Com tais palavras, para evitar as recriminações de Paulo, que não suportava "superstições e crendices", foi-se do quarto, arrastando os passos.
Locomotivas silvavam manobrando, os galos amiudavam nos quintais vizinhos. Era a madrugada. Paulo começou a despir-se, atirando a roupa desordenadamente. As artérias das têmporas latejavam-lhe túrgidas, sentia um grande peso no cérebro. Apagou o gás e, no escuro. sentado à beira da cama, com os pés nus roçando o soalho frio, pôs-se a arrepelar os cabelos e viu, na sombra, vagamente, a cena da fuga: a irmã, de preto, com o embrulho das jóias, a caminhar cautelosa, surdamente e desaparecer diluindo-se como uma névoa.

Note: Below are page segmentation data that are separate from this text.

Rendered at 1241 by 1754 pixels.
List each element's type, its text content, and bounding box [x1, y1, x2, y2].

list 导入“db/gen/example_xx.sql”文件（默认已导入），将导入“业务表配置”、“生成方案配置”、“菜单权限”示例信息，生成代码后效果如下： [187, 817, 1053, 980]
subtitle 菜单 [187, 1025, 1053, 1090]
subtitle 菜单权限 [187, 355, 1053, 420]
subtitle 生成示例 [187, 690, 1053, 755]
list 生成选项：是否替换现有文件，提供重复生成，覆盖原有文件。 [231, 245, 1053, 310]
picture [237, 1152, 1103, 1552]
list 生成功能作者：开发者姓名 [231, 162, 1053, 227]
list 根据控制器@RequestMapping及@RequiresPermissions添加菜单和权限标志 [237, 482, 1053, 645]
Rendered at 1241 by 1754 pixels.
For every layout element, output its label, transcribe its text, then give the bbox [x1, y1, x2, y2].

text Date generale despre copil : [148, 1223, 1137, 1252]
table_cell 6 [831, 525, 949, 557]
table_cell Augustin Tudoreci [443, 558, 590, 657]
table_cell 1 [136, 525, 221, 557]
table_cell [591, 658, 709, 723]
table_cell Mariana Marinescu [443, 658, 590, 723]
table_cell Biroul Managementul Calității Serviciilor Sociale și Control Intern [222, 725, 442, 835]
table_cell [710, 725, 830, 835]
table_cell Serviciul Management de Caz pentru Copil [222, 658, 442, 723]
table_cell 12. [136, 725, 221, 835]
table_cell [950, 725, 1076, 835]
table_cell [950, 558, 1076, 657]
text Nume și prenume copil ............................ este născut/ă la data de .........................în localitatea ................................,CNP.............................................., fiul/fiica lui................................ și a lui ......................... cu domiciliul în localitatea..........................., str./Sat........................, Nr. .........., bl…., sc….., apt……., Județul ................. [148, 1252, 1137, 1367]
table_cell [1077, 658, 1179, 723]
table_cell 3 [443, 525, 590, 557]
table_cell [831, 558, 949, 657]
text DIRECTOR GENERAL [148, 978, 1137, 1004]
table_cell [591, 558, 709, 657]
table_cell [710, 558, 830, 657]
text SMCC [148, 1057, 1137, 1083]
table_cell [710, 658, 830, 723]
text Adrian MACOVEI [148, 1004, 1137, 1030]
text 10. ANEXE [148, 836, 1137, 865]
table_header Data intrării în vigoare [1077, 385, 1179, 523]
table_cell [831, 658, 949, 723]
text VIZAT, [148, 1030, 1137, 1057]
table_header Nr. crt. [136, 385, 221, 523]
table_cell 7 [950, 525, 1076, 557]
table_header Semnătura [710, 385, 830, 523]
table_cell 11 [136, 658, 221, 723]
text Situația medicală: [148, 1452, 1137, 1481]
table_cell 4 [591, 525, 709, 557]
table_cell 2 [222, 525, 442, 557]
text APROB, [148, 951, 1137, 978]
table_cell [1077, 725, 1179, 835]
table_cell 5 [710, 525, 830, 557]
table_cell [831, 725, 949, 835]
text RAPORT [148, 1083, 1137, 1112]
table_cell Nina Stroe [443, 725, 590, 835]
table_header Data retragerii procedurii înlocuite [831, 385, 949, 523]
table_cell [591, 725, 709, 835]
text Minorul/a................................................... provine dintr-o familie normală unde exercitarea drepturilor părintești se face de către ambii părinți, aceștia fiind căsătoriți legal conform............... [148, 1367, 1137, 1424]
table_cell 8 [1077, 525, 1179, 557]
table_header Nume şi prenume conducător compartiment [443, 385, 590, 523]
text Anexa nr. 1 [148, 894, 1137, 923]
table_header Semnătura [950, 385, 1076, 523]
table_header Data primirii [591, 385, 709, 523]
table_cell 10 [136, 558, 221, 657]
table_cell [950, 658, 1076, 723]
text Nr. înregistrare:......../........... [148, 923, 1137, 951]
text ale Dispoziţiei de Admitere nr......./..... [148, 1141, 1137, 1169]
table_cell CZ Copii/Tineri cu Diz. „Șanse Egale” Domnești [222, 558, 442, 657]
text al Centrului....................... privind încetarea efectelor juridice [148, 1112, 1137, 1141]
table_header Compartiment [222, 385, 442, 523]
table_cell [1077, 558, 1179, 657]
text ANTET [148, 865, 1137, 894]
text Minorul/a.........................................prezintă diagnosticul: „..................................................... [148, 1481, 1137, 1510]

Deitou-se, cobriu-se, não tinha sono. E pensava: Onde iria? Como encontrá-la? Chegou-se mais à parede e, d'olhos fechados, meditava quando ouviu os arrancados soluços de Dona Júlia no quarto próximo. Pôs-se à escuta e os olhos foram-se-lhe enchendo d'água, uma opressão pesou-lhe no peito como se lho fosse esmagando e, de repente. afundando a cabeça no travesseiro, rompeu a chorar desesperadamente.